Written task: Please copy the stretch of the message on lin-lwp.c thread changes from "[RFC] lin-lwp.c prelim" through "next glibc (2.3.1)", renaming "glibc" to "GNU C library".

[RFC] lin-lwp.c prelim changes for new thread model
Daniel Jacobowitz
drow@mvista.com
Tue Jan 7 03:31:00 GMT 2003
On Mon, Jan 06, 2003 at 03:44:05PM -0800, Michael Snyder wrote:
> Hi folks,
>
> The up and coming kernel (2.4.20, I believe?) and the next glibc (2.3.1)
> both bring some drastic changes to linux threads. The current gdb thread
> debugging code will not handle them as is.
>
> This is a smallish change that I propose as a preliminary step;
> it'll get things partly working in the new world, without breaking
> them in the old.
>
> Here's the rationalle.
>
> In the old/current model, when one thread gets a signal (such as TRAP),
> we (gdb) have to call kill (SIGSTOP, pid) for every other thread
> (excepting the event thread), and then do a waitpid on each of them.

[Dataset entries]
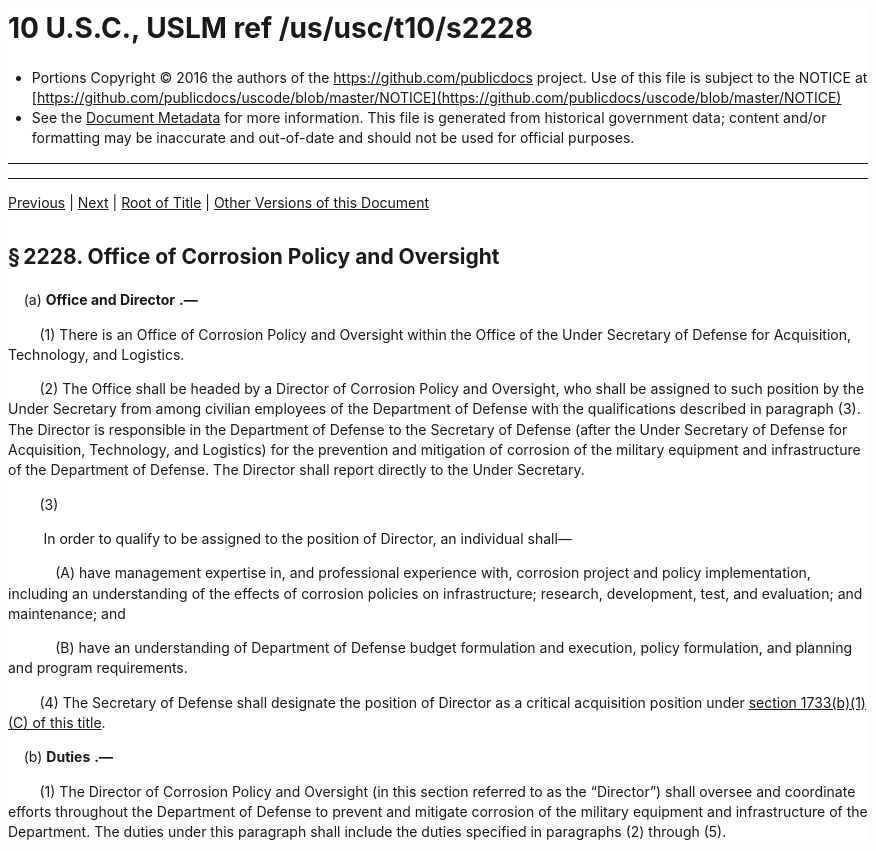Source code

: ---
---

# 10 U.S.C., USLM ref /us/usc/t10/s2228

* Portions Copyright © 2016 the authors of the https://github.com/publicdocs project.
  Use of this file is subject to the NOTICE at [https://github.com/publicdocs/uscode/blob/master/NOTICE](https://github.com/publicdocs/uscode/blob/master/NOTICE)
* See the [Document Metadata](././../../../../../..//README.md) for more information.
  This file is generated from historical government data; content and/or formatting may be inaccurate and out-of-date and should not be used for official purposes.

----------
----------

[Previous](./../../../../../..//us/usc/t10/stA/ptIV/ch131/m__us_usc_t10_s2227.md) | [Next](./../../../../../..//us/usc/t10/stA/ptIV/ch131/m__us_usc_t10_s2229.md) | [Root of Title](./../../../../../../) | [Other Versions of this Document](https://publicdocs.github.io/go/links?ns=uslm&ref=%2Fus%2Fusc%2Ft10%2Fs2228)

## § 2228. Office of Corrosion Policy and Oversight

    (a)  __Office and Director__  __.—__ 

        (1) There is an Office of Corrosion Policy and Oversight within the Office of the Under Secretary of Defense for Acquisition, Technology, and Logistics.

        (2) The Office shall be headed by a Director of Corrosion Policy and Oversight, who shall be assigned to such position by the Under Secretary from among civilian employees of the Department of Defense with the qualifications described in paragraph (3). The Director is responsible in the Department of Defense to the Secretary of Defense (after the Under Secretary of Defense for Acquisition, Technology, and Logistics) for the prevention and mitigation of corrosion of the military equipment and infrastructure of the Department of Defense. The Director shall report directly to the Under Secretary.

        (3)

         In order to qualify to be assigned to the position of Director, an individual shall—

            (A) have management expertise in, and professional experience with, corrosion project and policy implementation, including an understanding of the effects of corrosion policies on infrastructure; research, development, test, and evaluation; and maintenance; and

            (B) have an understanding of Department of Defense budget formulation and execution, policy formulation, and planning and program requirements.

        (4) The Secretary of Defense shall designate the position of Director as a critical acquisition position under [section 1733(b)(1)(C) of this title][/us/usc/t10/s1733/b/1/C].

    (b)  __Duties__  __.—__ 

        (1) The Director of Corrosion Policy and Oversight (in this section referred to as the “Director”) shall oversee and coordinate efforts throughout the Department of Defense to prevent and mitigate corrosion of the military equipment and infrastructure of the Department. The duties under this paragraph shall include the duties specified in paragraphs (2) through (5).


[/us/usc/t10/s1733/b/1/C]: https://publicdocs.github.io/go/links?ns=uslm&ref=%2Fus%2Fusc%2Ft10%2Fs1733%2Fb%2F1%2FC
[/us/pl/110/417]: https://publicdocs.github.io/go/links?ns=uslm&ref=%2Fus%2Fpl%2F110%2F417
[/us/stat/122/4567]: https://publicdocs.github.io/go/links?ns=uslm&ref=%2Fus%2Fstat%2F122%2F4567
[/us/usc/t10/s2228]: https://publicdocs.github.io/go/links?ns=uslm&ref=%2Fus%2Fusc%2Ft10%2Fs2228
[/us/usc/t31/s1105/a]: https://publicdocs.github.io/go/links?ns=uslm&ref=%2Fus%2Fusc%2Ft31%2Fs1105%2Fa
[/us/pl/107/314/s1067/a/1]: https://publicdocs.github.io/go/links?ns=uslm&ref=%2Fus%2Fpl%2F107%2F314%2Fs1067%2Fa%2F1
[/us/stat/116/2657]: https://publicdocs.github.io/go/links?ns=uslm&ref=%2Fus%2Fstat%2F116%2F2657
[/us/pl/110/181/s371/a]: https://publicdocs.github.io/go/links?ns=uslm&ref=%2Fus%2Fpl%2F110%2F181%2Fs371%2Fa
[/us/stat/122/79-81]: https://publicdocs.github.io/go/links?ns=uslm&ref=%2Fus%2Fstat%2F122%2F79-81
[/us/pl/110/417]: https://publicdocs.github.io/go/links?ns=uslm&ref=%2Fus%2Fpl%2F110%2F417
[/us/stat/122/4612]: https://publicdocs.github.io/go/links?ns=uslm&ref=%2Fus%2Fstat%2F122%2F4612
[/us/pl/111/383/s331]: https://publicdocs.github.io/go/links?ns=uslm&ref=%2Fus%2Fpl%2F111%2F383%2Fs331
[/us/stat/124/4185]: https://publicdocs.github.io/go/links?ns=uslm&ref=%2Fus%2Fstat%2F124%2F4185
[/us/pl/112/239/s341]: https://publicdocs.github.io/go/links?ns=uslm&ref=%2Fus%2Fpl%2F112%2F239%2Fs341
[/us/stat/126/1699]: https://publicdocs.github.io/go/links?ns=uslm&ref=%2Fus%2Fstat%2F126%2F1699
[/us/pl/112/239/s341/1/A]: https://publicdocs.github.io/go/links?ns=uslm&ref=%2Fus%2Fpl%2F112%2F239%2Fs341%2F1%2FA
[/us/pl/112/239/s341/1/B]: https://publicdocs.github.io/go/links?ns=uslm&ref=%2Fus%2Fpl%2F112%2F239%2Fs341%2F1%2FB
[/us/pl/112/239/s341/1/C]: https://publicdocs.github.io/go/links?ns=uslm&ref=%2Fus%2Fpl%2F112%2F239%2Fs341%2F1%2FC
[/us/pl/112/239/s341/2]: https://publicdocs.github.io/go/links?ns=uslm&ref=%2Fus%2Fpl%2F112%2F239%2Fs341%2F2
[/us/pl/111/383/s331/1/A]: https://publicdocs.github.io/go/links?ns=uslm&ref=%2Fus%2Fpl%2F111%2F383%2Fs331%2F1%2FA
[/us/pl/111/383/s331/1/B]: https://publicdocs.github.io/go/links?ns=uslm&ref=%2Fus%2Fpl%2F111%2F383%2Fs331%2F1%2FB
[/us/pl/111/383/s331/2]: https://publicdocs.github.io/go/links?ns=uslm&ref=%2Fus%2Fpl%2F111%2F383%2Fs331%2F2
[/us/pl/111/383/s331/3]: https://publicdocs.github.io/go/links?ns=uslm&ref=%2Fus%2Fpl%2F111%2F383%2Fs331%2F3
[/us/pl/110/181/s371/a/1]: https://publicdocs.github.io/go/links?ns=uslm&ref=%2Fus%2Fpl%2F110%2F181%2Fs371%2Fa%2F1
[/us/pl/110/181/s371/a/1]: https://publicdocs.github.io/go/links?ns=uslm&ref=%2Fus%2Fpl%2F110%2F181%2Fs371%2Fa%2F1
[/us/pl/110/181/s371/a/2/A]: https://publicdocs.github.io/go/links?ns=uslm&ref=%2Fus%2Fpl%2F110%2F181%2Fs371%2Fa%2F2%2FA
[/us/pl/110/181/s371/a/2/B]: https://publicdocs.github.io/go/links?ns=uslm&ref=%2Fus%2Fpl%2F110%2F181%2Fs371%2Fa%2F2%2FB
[/us/pl/110/181/s371/b]: https://publicdocs.github.io/go/links?ns=uslm&ref=%2Fus%2Fpl%2F110%2F181%2Fs371%2Fb
[/us/pl/110/181/s371/c]: https://publicdocs.github.io/go/links?ns=uslm&ref=%2Fus%2Fpl%2F110%2F181%2Fs371%2Fc
[/us/pl/110/417]: https://publicdocs.github.io/go/links?ns=uslm&ref=%2Fus%2Fpl%2F110%2F417
[/us/pl/110/181/s371/d]: https://publicdocs.github.io/go/links?ns=uslm&ref=%2Fus%2Fpl%2F110%2F181%2Fs371%2Fd
[/us/pl/110/181/s371/b]: https://publicdocs.github.io/go/links?ns=uslm&ref=%2Fus%2Fpl%2F110%2F181%2Fs371%2Fb
[/us/pl/110/181/s371/e]: https://publicdocs.github.io/go/links?ns=uslm&ref=%2Fus%2Fpl%2F110%2F181%2Fs371%2Fe
[/us/pl/110/417]: https://publicdocs.github.io/go/links?ns=uslm&ref=%2Fus%2Fpl%2F110%2F417
[/us/pl/110/181]: https://publicdocs.github.io/go/links?ns=uslm&ref=%2Fus%2Fpl%2F110%2F181
[/us/pl/110/417/s1061/b]: https://publicdocs.github.io/go/links?ns=uslm&ref=%2Fus%2Fpl%2F110%2F417%2Fs1061%2Fb
[/us/usc/t5/s6382]: https://publicdocs.github.io/go/links?ns=uslm&ref=%2Fus%2Fusc%2Ft5%2Fs6382
[/us/pl/112/81/s324]: https://publicdocs.github.io/go/links?ns=uslm&ref=%2Fus%2Fpl%2F112%2F81%2Fs324
[/us/stat/125/1362]: https://publicdocs.github.io/go/links?ns=uslm&ref=%2Fus%2Fstat%2F125%2F1362
[/us/pl/111/84]: https://publicdocs.github.io/go/links?ns=uslm&ref=%2Fus%2Fpl%2F111%2F84
[/us/pl/110/417]: https://publicdocs.github.io/go/links?ns=uslm&ref=%2Fus%2Fpl%2F110%2F417
[/us/stat/122/4566]: https://publicdocs.github.io/go/links?ns=uslm&ref=%2Fus%2Fstat%2F122%2F4566
[/us/pl/113/66/s334]: https://publicdocs.github.io/go/links?ns=uslm&ref=%2Fus%2Fpl%2F113%2F66%2Fs334
[/us/stat/127/740]: https://publicdocs.github.io/go/links?ns=uslm&ref=%2Fus%2Fstat%2F127%2F740
[/us/usc/t10/s2228]: https://publicdocs.github.io/go/links?ns=uslm&ref=%2Fus%2Fusc%2Ft10%2Fs2228
[/us/usc/t10/s2228/d]: https://publicdocs.github.io/go/links?ns=uslm&ref=%2Fus%2Fusc%2Ft10%2Fs2228%2Fd
[/us/pl/107/314/s1067/b]: https://publicdocs.github.io/go/links?ns=uslm&ref=%2Fus%2Fpl%2F107%2F314%2Fs1067%2Fb
[/us/stat/116/2658]: https://publicdocs.github.io/go/links?ns=uslm&ref=%2Fus%2Fstat%2F116%2F2658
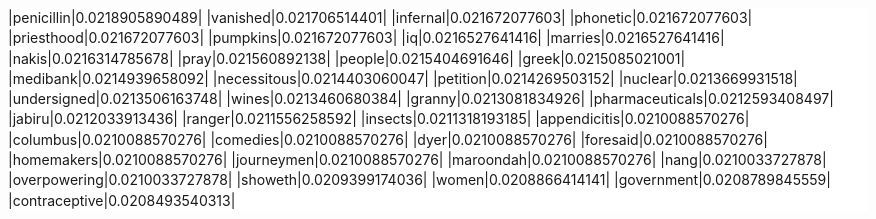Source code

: |penicillin|0.0218905890489|
|vanished|0.021706514401|
|infernal|0.021672077603|
|phonetic|0.021672077603|
|priesthood|0.021672077603|
|pumpkins|0.021672077603|
|iq|0.0216527641416|
|marries|0.0216527641416|
|nakis|0.0216314785678|
|pray|0.021560892138|
|people|0.0215404691646|
|greek|0.0215085021001|
|medibank|0.0214939658092|
|necessitous|0.0214403060047|
|petition|0.0214269503152|
|nuclear|0.0213669931518|
|undersigned|0.0213506163748|
|wines|0.0213460680384|
|granny|0.0213081834926|
|pharmaceuticals|0.0212593408497|
|jabiru|0.0212033913436|
|ranger|0.0211556258592|
|insects|0.0211318193185|
|appendicitis|0.0210088570276|
|columbus|0.0210088570276|
|comedies|0.0210088570276|
|dyer|0.0210088570276|
|foresaid|0.0210088570276|
|homemakers|0.0210088570276|
|journeymen|0.0210088570276|
|maroondah|0.0210088570276|
|nang|0.0210033727878|
|overpowering|0.0210033727878|
|showeth|0.0209399174036|
|women|0.0208866414141|
|government|0.0208789845559|
|contraceptive|0.0208493540313|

Problem solution:
[RFC] lin-lwp.c prelim changes for new thread model
Daniel Jacobowitz
drow@mvista.com
Tue Jan 7 03:31:00 GMT 2003
On Mon, Jan 06, 2003 at 03:44:05PM -0800, Michael Snyder wrote:
> Hi folks,
>
> The up and coming kernel (2.4.20, I believe?) and the next GNU C library (2.3.1)